Data excerpts:
----------------------------------------

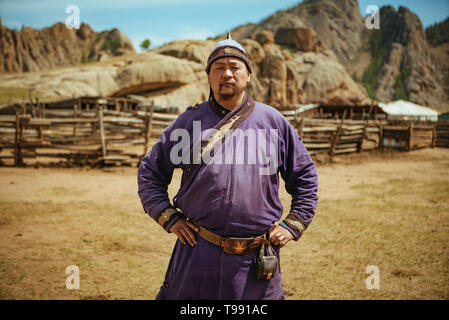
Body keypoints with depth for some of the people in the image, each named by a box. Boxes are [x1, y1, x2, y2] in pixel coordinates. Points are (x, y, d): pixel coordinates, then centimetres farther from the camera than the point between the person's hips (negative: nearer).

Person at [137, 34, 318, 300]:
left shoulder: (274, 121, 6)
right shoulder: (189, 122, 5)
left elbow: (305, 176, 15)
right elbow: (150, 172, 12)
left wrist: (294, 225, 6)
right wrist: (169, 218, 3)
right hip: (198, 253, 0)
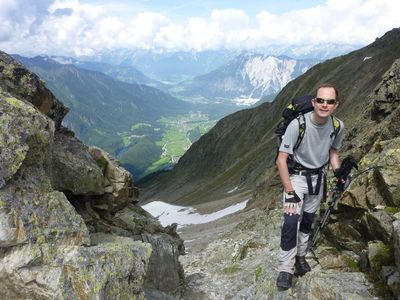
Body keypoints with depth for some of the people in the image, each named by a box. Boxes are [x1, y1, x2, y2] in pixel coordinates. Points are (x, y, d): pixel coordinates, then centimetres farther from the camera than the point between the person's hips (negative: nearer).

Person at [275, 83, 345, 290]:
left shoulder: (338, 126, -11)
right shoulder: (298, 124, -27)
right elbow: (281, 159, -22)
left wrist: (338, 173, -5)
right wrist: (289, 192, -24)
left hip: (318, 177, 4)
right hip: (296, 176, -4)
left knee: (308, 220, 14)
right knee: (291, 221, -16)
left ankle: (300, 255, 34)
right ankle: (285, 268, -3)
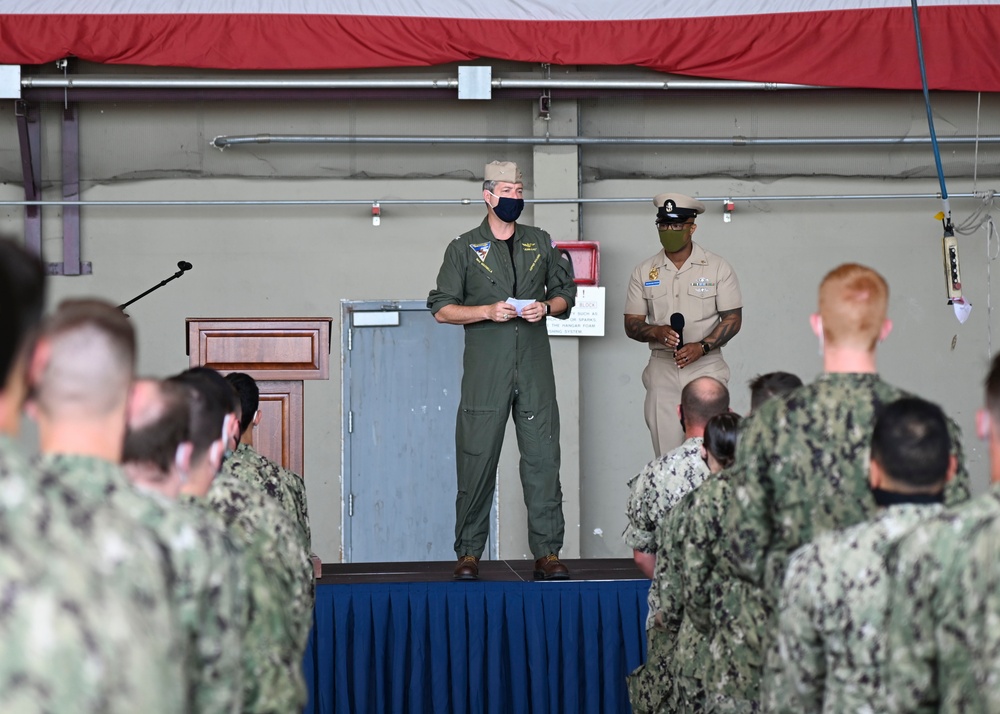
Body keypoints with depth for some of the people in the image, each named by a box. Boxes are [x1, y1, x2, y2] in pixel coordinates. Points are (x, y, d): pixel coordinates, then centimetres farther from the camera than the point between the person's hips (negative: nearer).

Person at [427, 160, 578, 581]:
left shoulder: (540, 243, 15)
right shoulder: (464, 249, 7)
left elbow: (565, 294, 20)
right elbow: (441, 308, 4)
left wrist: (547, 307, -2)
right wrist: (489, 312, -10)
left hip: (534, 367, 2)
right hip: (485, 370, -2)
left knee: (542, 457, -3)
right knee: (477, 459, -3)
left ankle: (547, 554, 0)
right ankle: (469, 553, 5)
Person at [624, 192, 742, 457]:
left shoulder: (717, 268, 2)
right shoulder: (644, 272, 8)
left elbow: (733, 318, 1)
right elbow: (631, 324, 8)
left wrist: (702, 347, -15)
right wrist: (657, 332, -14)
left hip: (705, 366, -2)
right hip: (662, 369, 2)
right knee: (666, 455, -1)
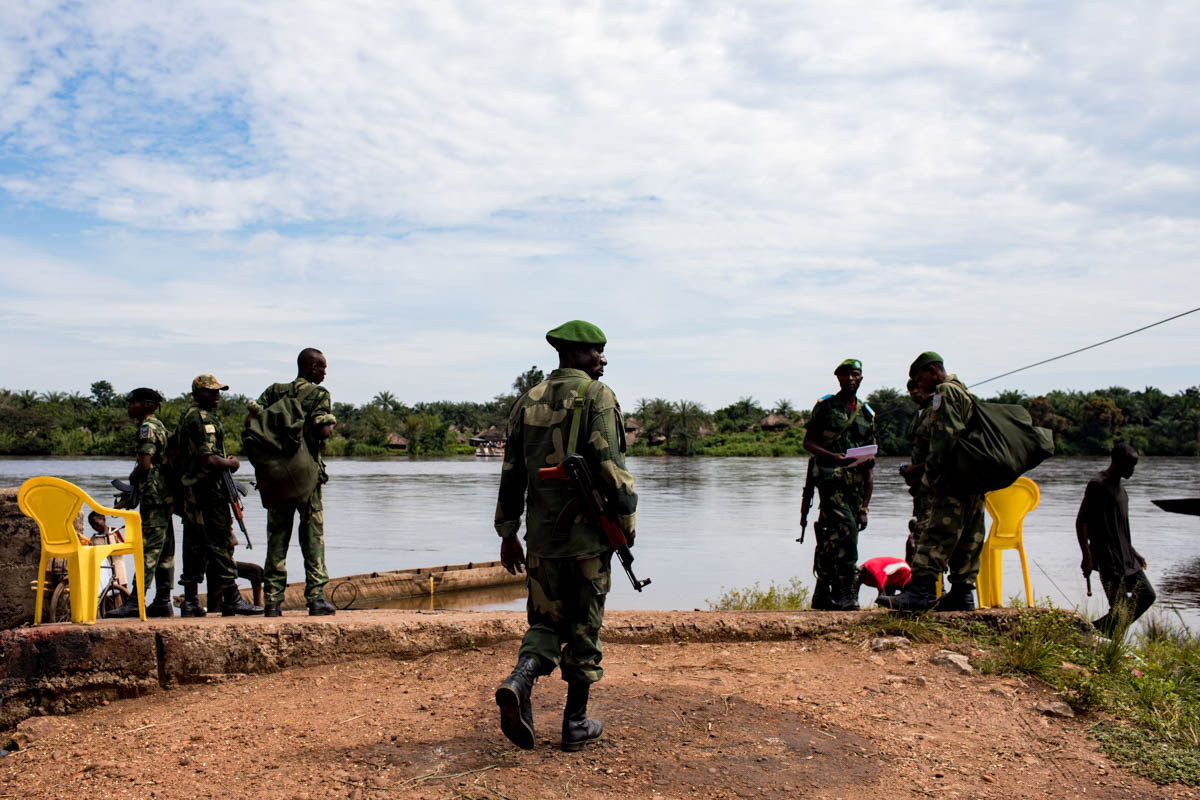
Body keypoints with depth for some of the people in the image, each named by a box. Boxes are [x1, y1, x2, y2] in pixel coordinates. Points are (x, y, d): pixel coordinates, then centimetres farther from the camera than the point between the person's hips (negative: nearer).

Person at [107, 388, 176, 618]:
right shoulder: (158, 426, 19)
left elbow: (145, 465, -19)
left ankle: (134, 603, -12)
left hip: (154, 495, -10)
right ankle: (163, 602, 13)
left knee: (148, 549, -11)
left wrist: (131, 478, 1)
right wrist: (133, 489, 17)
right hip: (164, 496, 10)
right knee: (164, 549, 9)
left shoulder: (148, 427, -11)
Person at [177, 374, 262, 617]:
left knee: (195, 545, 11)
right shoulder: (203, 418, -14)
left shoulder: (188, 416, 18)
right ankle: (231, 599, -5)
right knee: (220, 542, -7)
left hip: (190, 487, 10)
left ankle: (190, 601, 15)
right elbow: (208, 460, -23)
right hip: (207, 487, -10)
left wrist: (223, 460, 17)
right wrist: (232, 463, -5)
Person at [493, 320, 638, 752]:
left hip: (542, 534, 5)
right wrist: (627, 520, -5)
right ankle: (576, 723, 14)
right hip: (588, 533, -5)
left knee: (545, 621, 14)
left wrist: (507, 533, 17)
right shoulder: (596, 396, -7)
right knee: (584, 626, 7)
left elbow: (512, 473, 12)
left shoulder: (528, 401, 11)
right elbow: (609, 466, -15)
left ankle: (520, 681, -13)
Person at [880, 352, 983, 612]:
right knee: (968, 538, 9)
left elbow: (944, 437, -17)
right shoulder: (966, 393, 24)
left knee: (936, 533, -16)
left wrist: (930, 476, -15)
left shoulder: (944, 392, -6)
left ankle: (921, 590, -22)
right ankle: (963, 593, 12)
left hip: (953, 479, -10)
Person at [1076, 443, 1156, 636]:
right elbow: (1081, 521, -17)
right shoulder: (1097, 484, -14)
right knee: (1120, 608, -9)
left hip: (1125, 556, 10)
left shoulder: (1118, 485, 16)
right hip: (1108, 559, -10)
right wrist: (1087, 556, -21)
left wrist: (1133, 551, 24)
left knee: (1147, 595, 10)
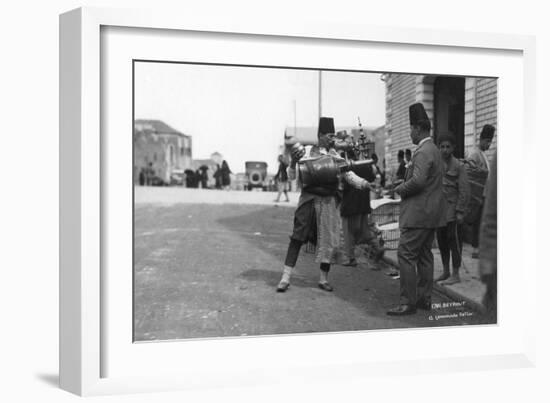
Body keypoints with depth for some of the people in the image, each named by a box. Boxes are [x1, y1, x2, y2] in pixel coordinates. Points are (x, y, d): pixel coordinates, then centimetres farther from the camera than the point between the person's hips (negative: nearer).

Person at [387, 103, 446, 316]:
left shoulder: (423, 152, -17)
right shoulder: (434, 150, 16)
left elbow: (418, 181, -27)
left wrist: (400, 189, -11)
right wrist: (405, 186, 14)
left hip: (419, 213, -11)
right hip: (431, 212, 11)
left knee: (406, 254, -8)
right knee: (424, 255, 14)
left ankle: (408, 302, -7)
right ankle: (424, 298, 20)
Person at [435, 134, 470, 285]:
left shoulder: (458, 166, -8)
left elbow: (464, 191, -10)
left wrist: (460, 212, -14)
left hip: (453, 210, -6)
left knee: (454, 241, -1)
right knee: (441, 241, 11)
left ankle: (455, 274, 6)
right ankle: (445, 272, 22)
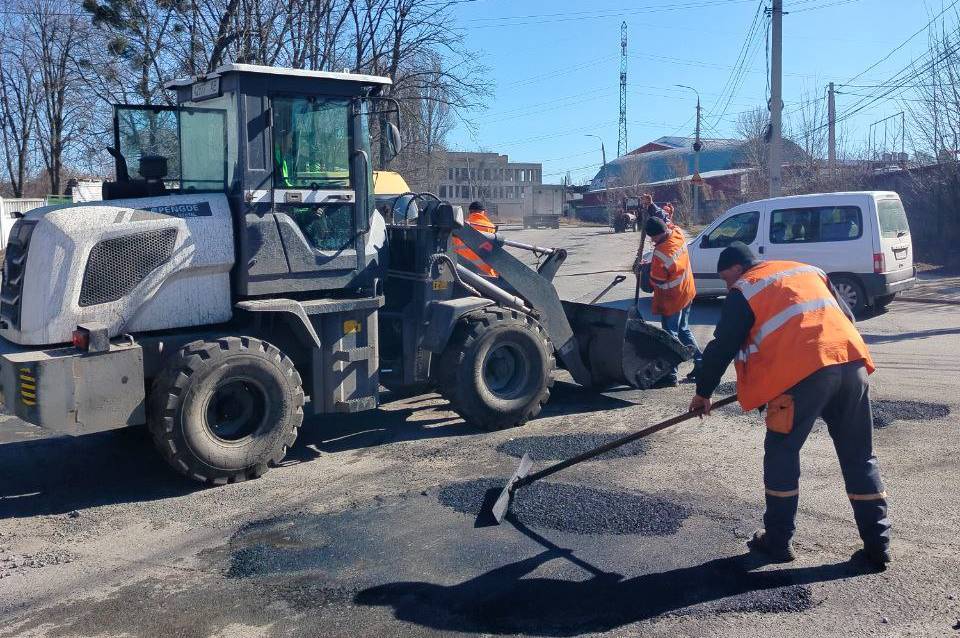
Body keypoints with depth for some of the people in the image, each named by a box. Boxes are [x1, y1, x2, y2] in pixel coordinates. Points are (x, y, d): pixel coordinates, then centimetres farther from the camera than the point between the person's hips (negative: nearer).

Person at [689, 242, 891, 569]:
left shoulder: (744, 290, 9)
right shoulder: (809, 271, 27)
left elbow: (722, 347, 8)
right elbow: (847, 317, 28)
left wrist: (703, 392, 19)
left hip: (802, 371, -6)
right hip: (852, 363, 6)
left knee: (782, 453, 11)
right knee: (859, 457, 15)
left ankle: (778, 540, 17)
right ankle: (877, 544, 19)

----------------------------------------

Aim of the task:
Copy the whole listing above word for word, but leave out the pictures.

Result of this exercise:
Body keypoints with depth for some of the people in the image, each named by a box. Boxes are [x1, y1, x2, y2] in pixel coordinates. Points are (x, y, d): pixel coordinates, then centimetres farther from the camera than the point between the person's hips (negative: nearer).

Person at [137, 34, 318, 300]:
left shoulder: (274, 121, 6)
right shoulder: (189, 122, 5)
left elbow: (305, 176, 15)
right elbow: (150, 172, 12)
left wrist: (294, 225, 6)
right wrist: (169, 218, 3)
right hip: (198, 253, 0)
Body keypoints with depth for some of the people in the image, each named by a box. Boxes are [x1, y1, x2, y2] in pixel coordinates. Points are (x, y, d): pixel coordinates, then centimetres farther from the camera than the point between the person's hips (negative: nearer).

Person at [275, 83, 345, 290]:
left shoulder: (338, 126, -11)
right shoulder: (298, 124, -27)
right elbow: (281, 159, -22)
left wrist: (338, 173, -5)
right wrist: (289, 192, -24)
left hip: (318, 177, 4)
right hip: (296, 176, -4)
left knee: (308, 220, 14)
right knee: (291, 221, -16)
left ankle: (300, 255, 34)
right ankle: (285, 268, -3)
Body keypoints with depth for some of the people in the image, each named by a box. Boxes are [x1, y1, x2, y2] in pixel coordinates. Points are (x, y, d): pixel coordinates, then centimetres farther from the camera than the point between the person's hips (negative: nearer).

Person at [427, 160, 578, 581]:
left shoulder: (540, 243, 15)
right shoulder: (464, 249, 7)
left elbow: (565, 294, 20)
right elbow: (441, 308, 4)
left wrist: (547, 307, -2)
right wrist: (489, 312, -10)
left hip: (534, 367, 2)
right hip: (485, 370, -2)
left knee: (542, 457, -3)
right knee: (477, 459, -3)
left ankle: (547, 554, 0)
right ankle: (469, 553, 5)
Person at [624, 192, 742, 457]:
left shoulder: (717, 268, 2)
right shoulder: (644, 272, 8)
left elbow: (733, 318, 1)
right elbow: (631, 324, 8)
left wrist: (702, 347, -15)
right wrist: (657, 332, -14)
left hip: (705, 366, -2)
right hip: (662, 369, 2)
right knee: (666, 455, -1)
Body keypoints with depth for some of the people in the image, each named by a box. Boxes are [x1, y1, x2, y2] in pixel coordinates. Points are (x, y, d): pixel coordinates, then centimetres farther from the camera than the point between the person's hips (negative: nearer).

Person at [107, 388, 176, 618]:
right shoulder: (158, 426, 19)
left elbow: (145, 465, -19)
left ankle: (134, 603, -12)
left hip: (154, 495, -10)
right ankle: (163, 602, 13)
left knee: (148, 549, -11)
left wrist: (131, 478, 1)
right wrist: (133, 489, 17)
right hip: (164, 496, 10)
right knee: (164, 549, 9)
left shoulder: (148, 427, -11)
Person at [177, 374, 262, 617]:
left knee: (195, 545, 11)
right shoulder: (203, 418, -14)
left shoulder: (188, 416, 18)
right ankle: (231, 599, -5)
right knee: (220, 542, -7)
left hip: (190, 487, 10)
left ankle: (190, 601, 15)
right elbow: (208, 460, -23)
right hip: (207, 487, -10)
left wrist: (223, 460, 17)
right wrist: (232, 463, -5)
Person at [493, 320, 638, 752]:
left hip: (542, 534, 5)
right wrist: (627, 520, -5)
right ankle: (576, 723, 14)
right hip: (588, 533, -5)
left knee: (545, 621, 14)
left wrist: (507, 533, 17)
right shoulder: (596, 396, -7)
right knee: (584, 626, 7)
left elbow: (512, 473, 12)
left shoulder: (528, 401, 11)
right elbow: (609, 466, -15)
left ankle: (520, 681, -13)
Person at [880, 352, 983, 612]:
right knee: (968, 538, 9)
left elbow: (944, 437, -17)
right shoulder: (966, 393, 24)
left knee: (936, 533, -16)
left wrist: (930, 476, -15)
left shoulder: (944, 392, -6)
left ankle: (921, 590, -22)
right ankle: (963, 593, 12)
left hip: (953, 479, -10)
Person at [1076, 443, 1156, 636]:
right elbow: (1081, 521, -17)
right shoulder: (1097, 484, -14)
right knee: (1120, 608, -9)
left hip: (1125, 556, 10)
left shoulder: (1118, 485, 16)
right hip: (1108, 559, -10)
right wrist: (1087, 556, -21)
left wrist: (1133, 551, 24)
left knee: (1147, 595, 10)
Body keypoints with depth for some of the people in the image, each named by a box. Boxes are [x1, y1, x2, y2] in pixel coordinates. Points are (x, y, d): pixel coordinates, then centimetres farther from the camera than the point between the person's hips (negative: nearer).

Person at [387, 103, 446, 316]:
left shoulder: (423, 152, -17)
right shoulder: (434, 150, 16)
left elbow: (418, 181, -27)
left wrist: (400, 189, -11)
right wrist: (405, 186, 14)
left hip: (419, 213, -11)
right hip: (431, 212, 11)
left knee: (406, 254, -8)
right knee: (424, 255, 14)
left ankle: (408, 302, -7)
right ankle: (424, 298, 20)
Person at [435, 134, 470, 285]:
left shoulder: (458, 166, -8)
left elbow: (464, 191, -10)
left wrist: (460, 212, -14)
left hip: (453, 210, -6)
left knee: (454, 241, -1)
right knee: (441, 241, 11)
left ankle: (455, 274, 6)
right ankle: (445, 272, 22)
Body keypoints with depth for some of the people in the image, each named by a box. Boxes are [x1, y1, x2, y2] in pixel coordinates. Points are (x, y, d): pixel coordinates, then centimetres farther from the camera than the point between the person's hips (negative: nearer).

Person at [689, 242, 891, 569]:
left shoulder: (744, 290, 9)
right shoulder: (809, 271, 27)
left elbow: (722, 347, 8)
right elbow: (847, 317, 28)
left wrist: (703, 392, 19)
left hip: (802, 371, -6)
right hip: (852, 363, 6)
left knee: (782, 453, 11)
right knee: (859, 457, 15)
left ankle: (778, 540, 17)
right ankle: (877, 544, 19)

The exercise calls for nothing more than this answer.